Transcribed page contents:
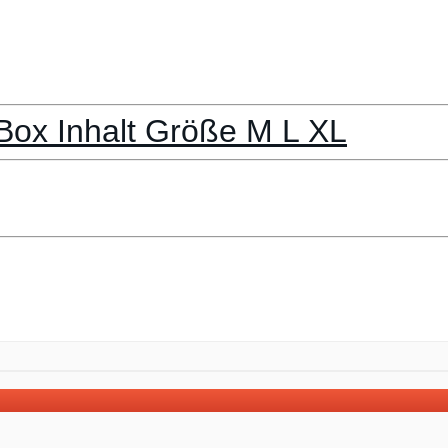
Box Inhalt Größe M L XL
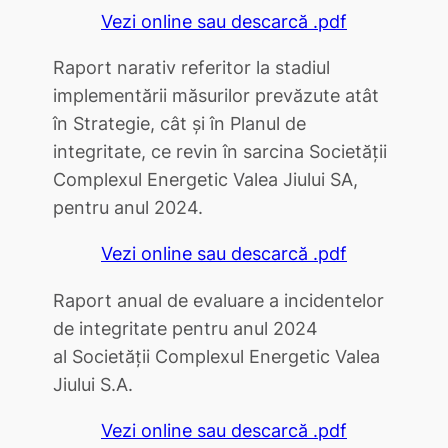
Vezi online sau descarcă .pdf
Raport narativ referitor la stadiul
implementării măsurilor prevăzute atât
în Strategie, cât și în Planul de
integritate, ce revin în sarcina Societății
Complexul Energetic Valea Jiului SA,
pentru anul 2024.
Vezi online sau descarcă .pdf
Raport anual de evaluare a incidentelor
de integritate pentru anul 2024
al Societăţii Complexul Energetic Valea
Jiului S.A.
Vezi online sau descarcă .pdf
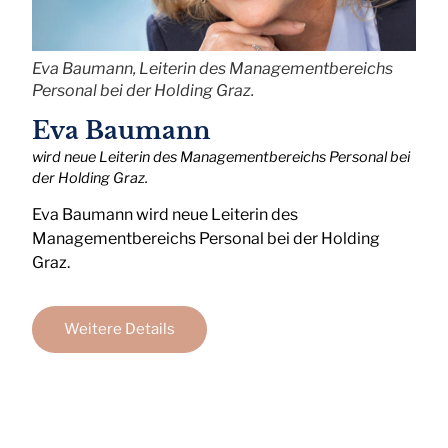
Eva Baumann, Leiterin des Managementbereichs
Personal bei der Holding Graz.
Eva Baumann
wird neue Leiterin des Managementbereichs Personal bei
der Holding Graz.
Eva Baumann wird neue Leiterin des
Managementbereichs Personal bei der Holding
Graz.
Weitere Details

# PROBLEM DESCRIPTION
Write out all of the text in the material above word for word, leaving out the pictures.

# WRITTEN ANSWER
Box Inhalt Größe M L XL
Vezi online sau descarcă .pdf
Raport narativ referitor la stadiul
implementării măsurilor prevăzute atât
în Strategie, cât și în Planul de
integritate, ce revin în sarcina Societății
Complexul Energetic Valea Jiului SA,
pentru anul 2024.
Vezi online sau descarcă .pdf
Raport anual de evaluare a incidentelor
de integritate pentru anul 2024
al Societăţii Complexul Energetic Valea
Jiului S.A.
Vezi online sau descarcă .pdf
Eva Baumann, Leiterin des Managementbereichs
Personal bei der Holding Graz.
Eva Baumann
wird neue Leiterin des Managementbereichs Personal bei
der Holding Graz.
Eva Baumann wird neue Leiterin des
Managementbereichs Personal bei der Holding
Graz.
Weitere Details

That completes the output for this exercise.